[[ RECORDS FOR THE TASK, beginning ]]
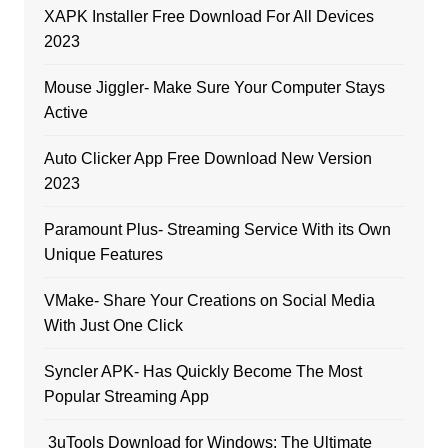
XAPK Installer Free Download For All Devices
2023
Mouse Jiggler- Make Sure Your Computer Stays
Active
Auto Clicker App Free Download New Version
2023
Paramount Plus- Streaming Service With its Own
Unique Features
VMake- Share Your Creations on Social Media
With Just One Click
Syncler APK- Has Quickly Become The Most
Popular Streaming App
3uTools Download for Windows: The Ultimate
[[ RECORDS FOR THE TASK, end ]]
# ABOUT THIS EXERCISE:
How many lines in the entries contain the word "Your"? Reply with the number alone.

# RESPONSE TO THE TASK:
2